So...105, 116, 116...I'd guess, yeah, most "contenders" would take that out of their #2 starters.
Right?
All right, fine, my flight's delayed so I'm going to take this a step further.
Zito's 3-year ERA+ average is 112 1/3. Let's look at all teams who were "in contention" last year (by my own, kind of vague definition) and see where Zito would have ranked on those 2006 starting staffs, in ERA+.
Yes, that's right, I'm using his 3-year average against the single-year stats of 2006 pitching staffs. Seems right enough to me.
NYM: 3rd (Way better than team "ace" Pedro Martinez. Basically in a tie with Tom Glavine (113), and worse than John Maine on a kind of small sample size. I'd call it more of a 2 than a 3. But! This is science, motherfuckers. It's a 3.)
STL: 2nd
SDP: 4th (At least he was better than Jake Peavy.)

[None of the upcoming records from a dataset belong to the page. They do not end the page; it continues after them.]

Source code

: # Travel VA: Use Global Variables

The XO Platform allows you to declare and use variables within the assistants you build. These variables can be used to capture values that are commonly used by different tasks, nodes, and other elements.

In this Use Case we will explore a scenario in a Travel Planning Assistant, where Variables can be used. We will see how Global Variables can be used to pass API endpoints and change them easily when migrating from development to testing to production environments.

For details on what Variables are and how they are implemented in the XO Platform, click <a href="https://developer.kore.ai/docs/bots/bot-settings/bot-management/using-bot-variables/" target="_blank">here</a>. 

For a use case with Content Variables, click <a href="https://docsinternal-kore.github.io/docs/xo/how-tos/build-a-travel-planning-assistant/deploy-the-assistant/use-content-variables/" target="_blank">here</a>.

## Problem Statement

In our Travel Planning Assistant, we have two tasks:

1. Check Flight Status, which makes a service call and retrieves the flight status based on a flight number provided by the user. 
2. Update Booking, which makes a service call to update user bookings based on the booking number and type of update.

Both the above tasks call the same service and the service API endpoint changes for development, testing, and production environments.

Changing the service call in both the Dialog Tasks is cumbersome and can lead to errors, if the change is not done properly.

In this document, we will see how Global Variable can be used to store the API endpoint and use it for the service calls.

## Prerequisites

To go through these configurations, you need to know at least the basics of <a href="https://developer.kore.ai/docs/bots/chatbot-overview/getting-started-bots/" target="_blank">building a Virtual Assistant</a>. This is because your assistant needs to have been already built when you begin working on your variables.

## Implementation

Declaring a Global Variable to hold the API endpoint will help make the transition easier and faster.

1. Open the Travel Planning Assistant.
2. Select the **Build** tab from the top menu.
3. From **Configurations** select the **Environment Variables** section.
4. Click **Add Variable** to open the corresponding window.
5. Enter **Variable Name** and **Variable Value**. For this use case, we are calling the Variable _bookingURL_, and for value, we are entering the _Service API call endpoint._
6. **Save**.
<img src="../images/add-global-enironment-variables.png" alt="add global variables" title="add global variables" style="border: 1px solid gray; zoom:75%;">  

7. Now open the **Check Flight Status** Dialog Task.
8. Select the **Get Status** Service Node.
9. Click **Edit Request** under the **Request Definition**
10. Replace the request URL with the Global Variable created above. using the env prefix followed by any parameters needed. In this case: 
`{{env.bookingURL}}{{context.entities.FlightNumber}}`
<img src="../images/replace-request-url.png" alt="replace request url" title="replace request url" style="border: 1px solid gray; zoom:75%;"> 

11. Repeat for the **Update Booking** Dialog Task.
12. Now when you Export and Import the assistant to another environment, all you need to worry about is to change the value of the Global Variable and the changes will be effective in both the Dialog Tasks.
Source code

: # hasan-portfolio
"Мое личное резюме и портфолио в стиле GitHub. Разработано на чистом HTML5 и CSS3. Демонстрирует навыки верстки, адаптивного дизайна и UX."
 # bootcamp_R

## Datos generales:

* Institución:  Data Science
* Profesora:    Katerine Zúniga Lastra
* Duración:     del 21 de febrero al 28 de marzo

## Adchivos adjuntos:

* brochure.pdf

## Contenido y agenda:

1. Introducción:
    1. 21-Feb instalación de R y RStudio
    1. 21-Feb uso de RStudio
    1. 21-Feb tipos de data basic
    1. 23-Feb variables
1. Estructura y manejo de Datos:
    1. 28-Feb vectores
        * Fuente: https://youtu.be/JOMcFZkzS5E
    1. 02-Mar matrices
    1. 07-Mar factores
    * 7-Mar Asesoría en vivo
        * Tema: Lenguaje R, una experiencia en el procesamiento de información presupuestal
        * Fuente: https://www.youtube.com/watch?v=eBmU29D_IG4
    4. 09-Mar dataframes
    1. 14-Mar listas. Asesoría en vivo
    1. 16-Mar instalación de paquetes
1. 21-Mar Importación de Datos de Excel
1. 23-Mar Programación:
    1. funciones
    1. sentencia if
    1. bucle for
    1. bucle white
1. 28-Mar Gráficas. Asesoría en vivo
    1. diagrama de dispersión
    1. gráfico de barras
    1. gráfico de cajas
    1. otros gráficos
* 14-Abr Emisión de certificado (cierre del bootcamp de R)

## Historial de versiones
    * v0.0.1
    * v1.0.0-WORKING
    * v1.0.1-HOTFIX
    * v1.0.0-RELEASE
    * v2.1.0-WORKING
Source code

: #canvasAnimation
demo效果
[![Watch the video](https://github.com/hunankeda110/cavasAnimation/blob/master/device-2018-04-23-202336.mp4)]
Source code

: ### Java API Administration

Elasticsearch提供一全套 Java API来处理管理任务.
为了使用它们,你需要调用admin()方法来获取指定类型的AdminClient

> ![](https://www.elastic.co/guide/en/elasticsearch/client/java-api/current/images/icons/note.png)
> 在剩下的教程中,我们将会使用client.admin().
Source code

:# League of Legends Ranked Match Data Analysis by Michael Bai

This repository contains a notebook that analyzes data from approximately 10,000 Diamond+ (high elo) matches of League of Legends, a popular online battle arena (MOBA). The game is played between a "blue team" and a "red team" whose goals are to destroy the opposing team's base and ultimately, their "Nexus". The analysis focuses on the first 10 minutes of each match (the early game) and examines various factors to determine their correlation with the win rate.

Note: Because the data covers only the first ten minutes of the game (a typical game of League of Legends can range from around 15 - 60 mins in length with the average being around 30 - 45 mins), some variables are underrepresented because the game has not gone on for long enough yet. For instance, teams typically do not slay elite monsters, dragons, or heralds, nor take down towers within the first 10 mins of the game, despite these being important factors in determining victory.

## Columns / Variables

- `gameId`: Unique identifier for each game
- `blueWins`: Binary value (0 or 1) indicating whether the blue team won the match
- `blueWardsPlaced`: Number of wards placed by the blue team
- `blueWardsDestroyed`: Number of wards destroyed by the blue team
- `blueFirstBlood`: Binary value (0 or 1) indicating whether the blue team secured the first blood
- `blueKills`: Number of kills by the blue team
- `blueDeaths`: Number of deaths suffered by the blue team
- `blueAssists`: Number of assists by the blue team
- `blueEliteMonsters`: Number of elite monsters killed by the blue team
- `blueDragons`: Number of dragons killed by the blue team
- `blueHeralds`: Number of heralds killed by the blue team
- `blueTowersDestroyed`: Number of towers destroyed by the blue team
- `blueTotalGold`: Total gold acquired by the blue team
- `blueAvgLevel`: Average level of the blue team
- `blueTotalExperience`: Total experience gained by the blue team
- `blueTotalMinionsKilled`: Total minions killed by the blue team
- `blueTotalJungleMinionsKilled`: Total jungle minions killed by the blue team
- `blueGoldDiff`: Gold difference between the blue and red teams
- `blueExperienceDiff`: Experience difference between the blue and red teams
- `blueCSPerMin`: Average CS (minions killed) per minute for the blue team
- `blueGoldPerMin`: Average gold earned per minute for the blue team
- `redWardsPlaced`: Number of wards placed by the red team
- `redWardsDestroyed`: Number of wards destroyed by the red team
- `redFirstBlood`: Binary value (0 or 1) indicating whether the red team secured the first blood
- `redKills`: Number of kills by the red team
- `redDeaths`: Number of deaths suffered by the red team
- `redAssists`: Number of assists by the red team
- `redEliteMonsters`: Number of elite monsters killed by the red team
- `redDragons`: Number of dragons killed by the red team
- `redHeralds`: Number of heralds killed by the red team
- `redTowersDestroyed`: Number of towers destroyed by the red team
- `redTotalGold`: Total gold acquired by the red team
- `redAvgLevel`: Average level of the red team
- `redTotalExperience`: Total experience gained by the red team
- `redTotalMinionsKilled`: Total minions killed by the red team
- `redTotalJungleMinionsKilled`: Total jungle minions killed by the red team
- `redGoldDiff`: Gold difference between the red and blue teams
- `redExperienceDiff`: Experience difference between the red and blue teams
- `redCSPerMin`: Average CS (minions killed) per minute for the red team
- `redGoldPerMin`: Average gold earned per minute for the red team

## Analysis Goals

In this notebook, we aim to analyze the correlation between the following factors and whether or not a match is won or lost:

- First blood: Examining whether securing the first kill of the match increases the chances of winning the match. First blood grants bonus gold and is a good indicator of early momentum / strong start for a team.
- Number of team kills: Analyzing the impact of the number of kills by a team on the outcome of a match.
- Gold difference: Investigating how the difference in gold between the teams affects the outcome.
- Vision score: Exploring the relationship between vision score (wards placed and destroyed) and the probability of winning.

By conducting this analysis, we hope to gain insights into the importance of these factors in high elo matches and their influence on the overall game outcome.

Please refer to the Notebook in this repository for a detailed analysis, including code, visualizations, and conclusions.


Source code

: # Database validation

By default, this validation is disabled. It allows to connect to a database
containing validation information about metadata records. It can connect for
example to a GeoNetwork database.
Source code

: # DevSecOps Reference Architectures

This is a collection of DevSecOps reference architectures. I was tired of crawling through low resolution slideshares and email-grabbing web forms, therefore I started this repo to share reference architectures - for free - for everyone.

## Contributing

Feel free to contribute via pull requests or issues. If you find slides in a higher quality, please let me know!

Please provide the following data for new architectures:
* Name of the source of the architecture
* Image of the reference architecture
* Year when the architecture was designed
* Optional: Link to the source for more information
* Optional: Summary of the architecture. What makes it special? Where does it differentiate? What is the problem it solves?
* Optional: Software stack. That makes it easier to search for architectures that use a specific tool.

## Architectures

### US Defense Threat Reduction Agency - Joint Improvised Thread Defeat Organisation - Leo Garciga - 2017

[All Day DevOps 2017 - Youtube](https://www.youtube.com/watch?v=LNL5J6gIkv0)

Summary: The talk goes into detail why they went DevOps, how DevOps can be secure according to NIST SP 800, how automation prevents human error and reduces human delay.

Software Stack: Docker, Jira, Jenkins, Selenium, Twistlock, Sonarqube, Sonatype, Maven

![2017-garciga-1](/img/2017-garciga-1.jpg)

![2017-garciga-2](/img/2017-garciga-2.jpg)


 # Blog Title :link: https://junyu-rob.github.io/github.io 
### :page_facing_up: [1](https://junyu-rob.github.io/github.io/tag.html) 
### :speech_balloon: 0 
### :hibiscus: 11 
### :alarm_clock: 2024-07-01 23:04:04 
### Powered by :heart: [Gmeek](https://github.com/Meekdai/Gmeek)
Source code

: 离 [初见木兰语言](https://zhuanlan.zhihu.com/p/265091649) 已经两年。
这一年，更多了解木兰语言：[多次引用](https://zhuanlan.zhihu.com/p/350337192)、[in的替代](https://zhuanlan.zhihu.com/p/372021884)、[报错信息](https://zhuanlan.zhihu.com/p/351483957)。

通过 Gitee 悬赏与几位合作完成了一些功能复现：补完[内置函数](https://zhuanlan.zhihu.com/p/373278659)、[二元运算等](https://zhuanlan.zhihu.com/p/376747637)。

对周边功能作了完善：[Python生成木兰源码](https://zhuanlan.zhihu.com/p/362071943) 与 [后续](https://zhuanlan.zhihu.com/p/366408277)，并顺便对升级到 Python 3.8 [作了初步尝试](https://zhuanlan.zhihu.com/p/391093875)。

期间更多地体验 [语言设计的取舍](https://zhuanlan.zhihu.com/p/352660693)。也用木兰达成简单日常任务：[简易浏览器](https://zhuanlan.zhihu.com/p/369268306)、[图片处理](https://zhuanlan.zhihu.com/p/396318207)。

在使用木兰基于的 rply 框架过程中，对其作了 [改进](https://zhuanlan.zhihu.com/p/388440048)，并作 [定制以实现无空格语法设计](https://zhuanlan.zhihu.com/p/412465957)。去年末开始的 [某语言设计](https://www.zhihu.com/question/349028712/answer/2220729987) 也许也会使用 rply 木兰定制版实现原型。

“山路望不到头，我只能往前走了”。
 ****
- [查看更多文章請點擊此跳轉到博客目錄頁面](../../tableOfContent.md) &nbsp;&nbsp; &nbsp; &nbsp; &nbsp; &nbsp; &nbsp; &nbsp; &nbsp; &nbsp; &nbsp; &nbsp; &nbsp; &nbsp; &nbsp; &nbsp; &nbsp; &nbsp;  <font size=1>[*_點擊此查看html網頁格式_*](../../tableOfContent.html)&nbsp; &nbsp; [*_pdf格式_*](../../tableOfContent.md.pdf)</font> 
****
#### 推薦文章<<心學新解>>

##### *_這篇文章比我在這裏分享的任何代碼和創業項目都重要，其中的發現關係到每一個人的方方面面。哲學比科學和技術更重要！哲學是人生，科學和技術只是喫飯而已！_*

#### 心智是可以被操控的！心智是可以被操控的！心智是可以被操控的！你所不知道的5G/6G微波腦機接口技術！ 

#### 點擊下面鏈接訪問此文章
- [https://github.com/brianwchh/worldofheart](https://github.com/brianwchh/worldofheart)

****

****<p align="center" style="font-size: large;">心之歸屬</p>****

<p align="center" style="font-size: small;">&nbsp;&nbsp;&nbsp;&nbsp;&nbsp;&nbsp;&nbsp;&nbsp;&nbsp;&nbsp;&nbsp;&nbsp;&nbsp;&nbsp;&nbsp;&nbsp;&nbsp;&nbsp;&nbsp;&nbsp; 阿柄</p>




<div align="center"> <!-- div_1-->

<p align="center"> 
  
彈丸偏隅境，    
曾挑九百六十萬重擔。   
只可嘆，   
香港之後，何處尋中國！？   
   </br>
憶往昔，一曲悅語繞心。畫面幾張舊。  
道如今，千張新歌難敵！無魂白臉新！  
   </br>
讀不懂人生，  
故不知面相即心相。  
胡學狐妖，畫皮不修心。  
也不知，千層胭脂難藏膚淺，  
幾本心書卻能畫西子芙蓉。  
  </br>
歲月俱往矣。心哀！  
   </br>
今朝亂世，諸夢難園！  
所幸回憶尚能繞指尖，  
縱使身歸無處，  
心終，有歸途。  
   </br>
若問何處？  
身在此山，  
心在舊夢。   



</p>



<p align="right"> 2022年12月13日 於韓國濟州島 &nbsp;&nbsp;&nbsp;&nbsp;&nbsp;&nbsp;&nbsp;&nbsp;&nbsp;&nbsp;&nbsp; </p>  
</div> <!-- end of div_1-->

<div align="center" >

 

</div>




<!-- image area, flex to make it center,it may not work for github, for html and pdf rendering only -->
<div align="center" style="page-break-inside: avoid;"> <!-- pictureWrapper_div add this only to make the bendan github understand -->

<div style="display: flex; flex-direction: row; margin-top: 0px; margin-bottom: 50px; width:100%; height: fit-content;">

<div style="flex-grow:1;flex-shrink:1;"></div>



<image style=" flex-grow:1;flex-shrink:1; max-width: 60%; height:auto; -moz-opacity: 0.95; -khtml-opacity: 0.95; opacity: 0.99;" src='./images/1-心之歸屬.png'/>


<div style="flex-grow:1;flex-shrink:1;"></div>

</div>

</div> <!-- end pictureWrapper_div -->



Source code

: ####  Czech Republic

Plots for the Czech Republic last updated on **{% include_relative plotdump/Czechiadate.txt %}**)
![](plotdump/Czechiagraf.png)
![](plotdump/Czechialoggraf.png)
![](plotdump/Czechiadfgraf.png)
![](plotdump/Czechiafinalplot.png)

LAD: 4th (Maddux, Lowe, sure. Billinglsey is iffy again at 90.0 IP.)
PHI: 3rd
HOU: 3rd (Goddam, Clemens was good.)
NYY: 3rd
TOR: 3rd
BOS: 2nd
MIN: 3rd
DET: 4th
CHI: 1st
OAK: 1st (Well, he
was 1st. Thanks, maybe, to an injured Rich Harden.)
LAA: 4th
Of these contenders, Zito would have been an average number 2.85 starter, thus obscuring all possible meaning the phrase "number
n starter" might have.
Drop CHI and BOS from the calculus -- teams who both finished 3rd in their divisions -- and Zito becomes a number 3.08 starter. You know, the guy you usually pitch 3rd in the rotation, and then, once every 12 cycles through the rotation, you pitch him 4th.
I gotta gay say after going through these numbers, Keith Law doesn't look nearly as wrong as I thought he would. I mean, he's wrong that Zito's "at best" a number 3 starter. Zito basically should be a number 3 starter on a contending team. But I don't think he's far off. And as Law writes in his blolumn: Zito's only getting older. His fastball is, by most reports, slippin'.
In fact, Law may have more accurately said that Zito
will at best be a number 3 starter; you have to wonder how BZ 2010-13 is going to perform. (2013?!)
Hopefully we can agree on this: Keith Law was off; Brian Sabean was way off.